Even with the latch secured, Ashalina was not satisfied. She dragged over several bamboo poles and laid them side by side across the hold’s wooden hatch, jamming each end into the gaps of the iron railing so they were locked firmly in place!
A’long and A’qing pressed their own bodyweight down onto the poles!
From below the deck came the sound of large-scale chewing — a wet, crunching *crunch, crunch*, with occasional *bangs* as the two fish monsters competed over their meal.
This went on for three to five minutes before the fish monsters finally noticed, belatedly, that they had been locked in.
They began to struggle.
With claws. With teeth. With their tails. Throwing everything they had into it! But the hold was narrow and cramped, and their strength was diminished without room to maneuver. Several times they nearly forced the hatch open, only to be shoved back down by Ashalina and the others.
A few minutes later, the sounds from below the deck finally ceased. It was unclear whether the fish monsters had tired out or succumbed from being out of water too long.
No one dared open the hold to check.
Ashalina’s back was already soaked through. She held her hands pressed down against the wooden hatch, raised her head, and looked at Bai Youwei. Sweat slid down her cheek.
“Two,” Ashalina said, still catching her breath.
— The third cave had contained two fish monsters.
So the number of fish monsters did not increase in order of cave number. It increased based on the number of mistakes made.
One wrong choice: one fish monster appears.
Two wrong choices: two fish monsters appear.
Three wrong choices…
Ashalina’s face went pale. With their current strength — could they hold off three fish monsters?
Bai Youwei’s brow was tightly knit. Her hands turned the plush rabbit’s ears over and over. More than half of the rabbit’s charge was gone.
“Let’s leave here first,” she said.
The fishing vessel had already reversed halfway back through the cave. Pan Xiaoxin returned to the wheelhouse and maneuvered the ship into a continued retreat, backing all the way out of the cave.
Once again they emerged into that open stretch of water.
On one side: one cave. On the other side, seven caves arranged in a fan shape as if mirroring it.
Ashalina stared at all those identical cave openings and felt a deep, helpless weight settle over her.
“The first cave had one fish monster. The third cave had two. The fourth cave had none… Is the exit in the fourth cave?”
But even entering the fourth cave would bring them back here. They couldn’t possibly keep choosing the fourth cave every time.
“Let’s keep reversing,” Bai Youwei said, calmly stroking the rabbit. “By now, we can be almost certain that the number of fish monsters is tied to how many times we’ve chosen wrong — but I’m not sure whether ‘wrong’ refers only to individual mistakes, or whether choosing wrong once means every subsequent choice is also wrong.”
She continued: “To be safe, I think we should reverse all the way back to the starting position and walk the path again from scratch.”
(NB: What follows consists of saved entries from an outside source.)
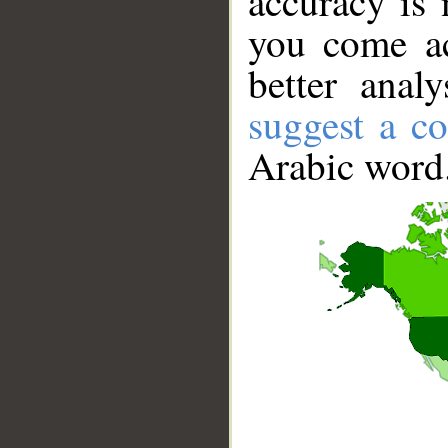
accuracy is 
you come ac
better anal
suggest a co
Arabic word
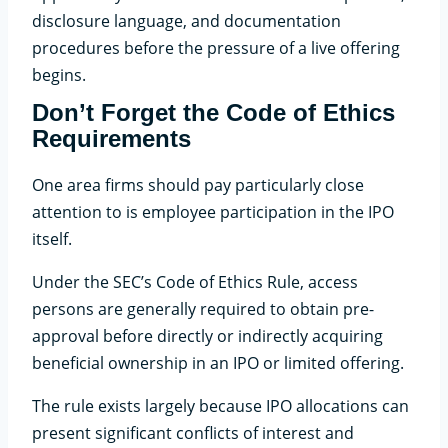
disclosure language, and documentation
procedures before the pressure of a live offering
begins.
Don’t Forget the Code of Ethics
Requirements
One area firms should pay particularly close
attention to is employee participation in the IPO
itself.
Under the SEC’s Code of Ethics Rule, access
persons are generally required to obtain pre-
approval before directly or indirectly acquiring
beneficial ownership in an IPO or limited offering.
The rule exists largely because IPO allocations can
present significant conflicts of interest and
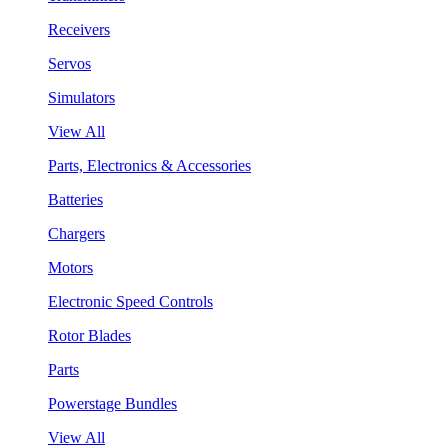
Receivers
Servos
Simulators
View All
Parts, Electronics & Accessories
Batteries
Chargers
Motors
Electronic Speed Controls
Rotor Blades
Parts
Powerstage Bundles
View All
A’long couldn’t help but ask: “If we keep reversing and go back into the first cave, will we run into monsters again?”
All of them were nearly exhausted.
Bai Youwei pressed her lips together and replied: “If it’s only one, we should be able to handle it. Once we’re inside, have Xiaoxin back out of the cave at maximum speed.”
Ashalina knitted her brows, thought it over, and nodded. “All right, let’s do that. If it’s just one, it shouldn’t be too hard to deal with — we still have items we haven’t used.”
With that decided, after the fishing vessel backed out of the third cave, it continued its retreat.
They stood watch on the ship, nerves stretched to breaking point, eyes fixed on the dark, oppressive water — unable to predict where a fish monster might surface at any moment.
Whether from the tension or something else, A’qing kept drinking water incessantly, his whole body wound tight with anxiety.
A’long advised: “Slow down. We only brought four bottles total, and there’s no telling how many days we’ll be stuck here.”
A’qing gave a quiet sound of acknowledgment, but his hand didn’t leave the bottle — he kept drinking, one gulp after another.
Meanwhile, Pan Xiaoxin maneuvered the fishing vessel back out through the first cave.